◆ Your task: Extract the text from all of the data below and reproduce each line verbatim, in its original order.

══════

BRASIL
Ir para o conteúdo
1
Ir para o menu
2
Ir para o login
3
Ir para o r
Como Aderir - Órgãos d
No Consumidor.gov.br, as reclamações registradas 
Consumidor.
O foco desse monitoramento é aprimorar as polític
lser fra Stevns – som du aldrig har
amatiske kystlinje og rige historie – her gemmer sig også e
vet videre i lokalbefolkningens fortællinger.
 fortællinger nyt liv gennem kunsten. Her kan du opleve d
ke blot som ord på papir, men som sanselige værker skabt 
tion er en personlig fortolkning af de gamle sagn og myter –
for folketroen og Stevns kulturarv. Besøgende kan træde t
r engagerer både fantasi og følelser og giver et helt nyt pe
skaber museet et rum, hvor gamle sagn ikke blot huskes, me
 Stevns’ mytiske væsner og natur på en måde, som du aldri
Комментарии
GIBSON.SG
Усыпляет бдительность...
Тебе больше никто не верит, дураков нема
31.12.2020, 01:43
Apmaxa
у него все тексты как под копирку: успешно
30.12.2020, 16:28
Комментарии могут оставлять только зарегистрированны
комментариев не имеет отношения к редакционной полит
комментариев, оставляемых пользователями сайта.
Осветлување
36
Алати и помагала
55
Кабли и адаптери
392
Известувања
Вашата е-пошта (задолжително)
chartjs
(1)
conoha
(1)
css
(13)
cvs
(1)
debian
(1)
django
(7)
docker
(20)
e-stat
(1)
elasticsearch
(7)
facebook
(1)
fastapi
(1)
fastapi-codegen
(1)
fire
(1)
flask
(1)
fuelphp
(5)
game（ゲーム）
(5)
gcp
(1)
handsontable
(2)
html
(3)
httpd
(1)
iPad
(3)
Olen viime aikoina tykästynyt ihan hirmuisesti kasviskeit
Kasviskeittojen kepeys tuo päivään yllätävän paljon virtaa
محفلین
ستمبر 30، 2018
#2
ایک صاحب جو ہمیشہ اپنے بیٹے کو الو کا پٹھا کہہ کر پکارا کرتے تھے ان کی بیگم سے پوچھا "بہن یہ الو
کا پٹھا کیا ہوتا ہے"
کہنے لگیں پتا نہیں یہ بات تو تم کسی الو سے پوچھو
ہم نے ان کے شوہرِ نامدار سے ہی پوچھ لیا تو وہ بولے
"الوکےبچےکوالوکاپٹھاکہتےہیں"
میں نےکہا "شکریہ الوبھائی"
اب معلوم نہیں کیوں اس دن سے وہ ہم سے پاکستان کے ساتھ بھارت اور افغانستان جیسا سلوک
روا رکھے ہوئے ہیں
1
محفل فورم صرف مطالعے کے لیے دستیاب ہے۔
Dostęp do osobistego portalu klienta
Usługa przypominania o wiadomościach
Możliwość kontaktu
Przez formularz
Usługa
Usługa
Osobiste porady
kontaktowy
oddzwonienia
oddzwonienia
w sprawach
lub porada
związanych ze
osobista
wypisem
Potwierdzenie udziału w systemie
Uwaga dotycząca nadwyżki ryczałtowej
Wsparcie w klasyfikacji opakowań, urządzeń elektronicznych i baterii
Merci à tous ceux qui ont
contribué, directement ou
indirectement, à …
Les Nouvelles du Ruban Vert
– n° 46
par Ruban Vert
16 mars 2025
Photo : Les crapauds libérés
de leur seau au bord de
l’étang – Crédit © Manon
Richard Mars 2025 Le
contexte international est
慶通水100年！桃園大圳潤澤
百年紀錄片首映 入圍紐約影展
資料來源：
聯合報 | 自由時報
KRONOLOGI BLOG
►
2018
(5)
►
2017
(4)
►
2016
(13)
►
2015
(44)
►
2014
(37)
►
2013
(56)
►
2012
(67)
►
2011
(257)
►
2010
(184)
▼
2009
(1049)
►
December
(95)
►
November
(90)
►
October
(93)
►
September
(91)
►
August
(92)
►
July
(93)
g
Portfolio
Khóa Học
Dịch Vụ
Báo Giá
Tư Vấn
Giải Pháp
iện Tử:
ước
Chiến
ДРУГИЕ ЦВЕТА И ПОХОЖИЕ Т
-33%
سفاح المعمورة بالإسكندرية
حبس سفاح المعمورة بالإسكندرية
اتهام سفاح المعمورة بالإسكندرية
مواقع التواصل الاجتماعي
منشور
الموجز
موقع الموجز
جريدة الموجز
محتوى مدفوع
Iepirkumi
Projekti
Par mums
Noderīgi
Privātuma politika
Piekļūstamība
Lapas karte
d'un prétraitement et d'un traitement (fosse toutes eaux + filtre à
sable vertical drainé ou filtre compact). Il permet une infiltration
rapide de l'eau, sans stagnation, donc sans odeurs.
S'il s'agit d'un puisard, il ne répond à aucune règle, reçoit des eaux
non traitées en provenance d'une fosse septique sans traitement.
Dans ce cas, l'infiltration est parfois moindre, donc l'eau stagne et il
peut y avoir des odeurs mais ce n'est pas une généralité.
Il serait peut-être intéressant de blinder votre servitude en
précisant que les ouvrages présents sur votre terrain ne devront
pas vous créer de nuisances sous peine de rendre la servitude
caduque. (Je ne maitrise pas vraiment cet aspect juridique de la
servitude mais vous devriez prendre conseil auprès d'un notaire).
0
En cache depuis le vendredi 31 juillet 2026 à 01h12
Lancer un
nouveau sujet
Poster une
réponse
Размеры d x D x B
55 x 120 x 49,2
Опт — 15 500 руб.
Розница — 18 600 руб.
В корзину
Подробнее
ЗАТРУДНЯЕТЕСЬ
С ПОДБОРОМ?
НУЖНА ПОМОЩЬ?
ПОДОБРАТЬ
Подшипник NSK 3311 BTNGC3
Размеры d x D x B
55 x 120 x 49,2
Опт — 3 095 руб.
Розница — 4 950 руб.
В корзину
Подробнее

══════

◆ Exercise response:
BRASIL
Ir para o conteúdo
1
Ir para o menu
2
Ir para o login
3
Ir para o r
Como Aderir - Órgãos d
No Consumidor.gov.br, as reclamações registradas 
Consumidor.
O foco desse monitoramento é aprimorar as polític
lser fra Stevns – som du aldrig har
amatiske kystlinje og rige historie – her gemmer sig også e
vet videre i lokalbefolkningens fortællinger.
 fortællinger nyt liv gennem kunsten. Her kan du opleve d
ke blot som ord på papir, men som sanselige værker skabt 
tion er en personlig fortolkning af de gamle sagn og myter –
for folketroen og Stevns kulturarv. Besøgende kan træde t
r engagerer både fantasi og følelser og giver et helt nyt pe
skaber museet et rum, hvor gamle sagn ikke blot huskes, me
 Stevns’ mytiske væsner og natur på en måde, som du aldri
Комментарии
GIBSON.SG
Усыпляет бдительность...
Тебе больше никто не верит, дураков нема
31.12.2020, 01:43
Apmaxa
у него все тексты как под копирку: успешно
30.12.2020, 16:28
Комментарии могут оставлять только зарегистрированны
комментариев не имеет отношения к редакционной полит
комментариев, оставляемых пользователями сайта.
Осветлување
36
Алати и помагала
55
Кабли и адаптери
392
Известувања
Вашата е-пошта (задолжително)
chartjs
(1)
conoha
(1)
css
(13)
cvs
(1)
debian
(1)
django
(7)
docker
(20)
e-stat
(1)
elasticsearch
(7)
facebook
(1)
fastapi
(1)
fastapi-codegen
(1)
fire
(1)
flask
(1)
fuelphp
(5)
game（ゲーム）
(5)
gcp
(1)
handsontable
(2)
html
(3)
httpd
(1)
iPad
(3)
Olen viime aikoina tykästynyt ihan hirmuisesti kasviskeit
Kasviskeittojen kepeys tuo päivään yllätävän paljon virtaa
محفلین
ستمبر 30، 2018
#2
ایک صاحب جو ہمیشہ اپنے بیٹے کو الو کا پٹھا کہہ کر پکارا کرتے تھے ان کی بیگم سے پوچھا "بہن یہ الو
کا پٹھا کیا ہوتا ہے"
کہنے لگیں پتا نہیں یہ بات تو تم کسی الو سے پوچھو
ہم نے ان کے شوہرِ نامدار سے ہی پوچھ لیا تو وہ بولے
"الوکےبچےکوالوکاپٹھاکہتےہیں"
میں نےکہا "شکریہ الوبھائی"
اب معلوم نہیں کیوں اس دن سے وہ ہم سے پاکستان کے ساتھ بھارت اور افغانستان جیسا سلوک
روا رکھے ہوئے ہیں
1
محفل فورم صرف مطالعے کے لیے دستیاب ہے۔
Dostęp do osobistego portalu klienta
Usługa przypominania o wiadomościach
Możliwość kontaktu
Przez formularz
Usługa
Usługa
Osobiste porady
kontaktowy
oddzwonienia
oddzwonienia
w sprawach
lub porada
związanych ze
osobista
wypisem
Potwierdzenie udziału w systemie
Uwaga dotycząca nadwyżki ryczałtowej
Wsparcie w klasyfikacji opakowań, urządzeń elektronicznych i baterii
Merci à tous ceux qui ont
contribué, directement ou
indirectement, à …
Les Nouvelles du Ruban Vert
– n° 46
par Ruban Vert
16 mars 2025
Photo : Les crapauds libérés
de leur seau au bord de
l’étang – Crédit © Manon
Richard Mars 2025 Le
contexte international est
慶通水100年！桃園大圳潤澤
百年紀錄片首映 入圍紐約影展
資料來源：
聯合報 | 自由時報
KRONOLOGI BLOG
►
2018
(5)
►
2017
(4)
►
2016
(13)
►
2015
(44)
►
2014
(37)
►
2013
(56)
►
2012
(67)
►
2011
(257)
►
2010
(184)
▼
2009
(1049)
►
December
(95)
►
November
(90)
►
October
(93)
►
September
(91)
►
August
(92)
►
July
(93)
g
Portfolio
Khóa Học
Dịch Vụ
Báo Giá
Tư Vấn
Giải Pháp
iện Tử:
ước
Chiến
ДРУГИЕ ЦВЕТА И ПОХОЖИЕ Т
-33%
سفاح المعمورة بالإسكندرية
حبس سفاح المعمورة بالإسكندرية
اتهام سفاح المعمورة بالإسكندرية
مواقع التواصل الاجتماعي
منشور
الموجز
موقع الموجز
جريدة الموجز
محتوى مدفوع
Iepirkumi
Projekti
Par mums
Noderīgi
Privātuma politika
Piekļūstamība
Lapas karte
d'un prétraitement et d'un traitement (fosse toutes eaux + filtre à
sable vertical drainé ou filtre compact). Il permet une infiltration
rapide de l'eau, sans stagnation, donc sans odeurs.
S'il s'agit d'un puisard, il ne répond à aucune règle, reçoit des eaux
non traitées en provenance d'une fosse septique sans traitement.
Dans ce cas, l'infiltration est parfois moindre, donc l'eau stagne et il
peut y avoir des odeurs mais ce n'est pas une généralité.
Il serait peut-être intéressant de blinder votre servitude en
précisant que les ouvrages présents sur votre terrain ne devront
pas vous créer de nuisances sous peine de rendre la servitude
caduque. (Je ne maitrise pas vraiment cet aspect juridique de la
servitude mais vous devriez prendre conseil auprès d'un notaire).
0
En cache depuis le vendredi 31 juillet 2026 à 01h12
Lancer un
nouveau sujet
Poster une
réponse
Размеры d x D x B
55 x 120 x 49,2
Опт — 15 500 руб.
Розница — 18 600 руб.
В корзину
Подробнее
ЗАТРУДНЯЕТЕСЬ
С ПОДБОРОМ?
НУЖНА ПОМОЩЬ?
ПОДОБРАТЬ
Подшипник NSK 3311 BTNGC3
Размеры d x D x B
55 x 120 x 49,2
Опт — 3 095 руб.
Розница — 4 950 руб.
В корзину
Подробнее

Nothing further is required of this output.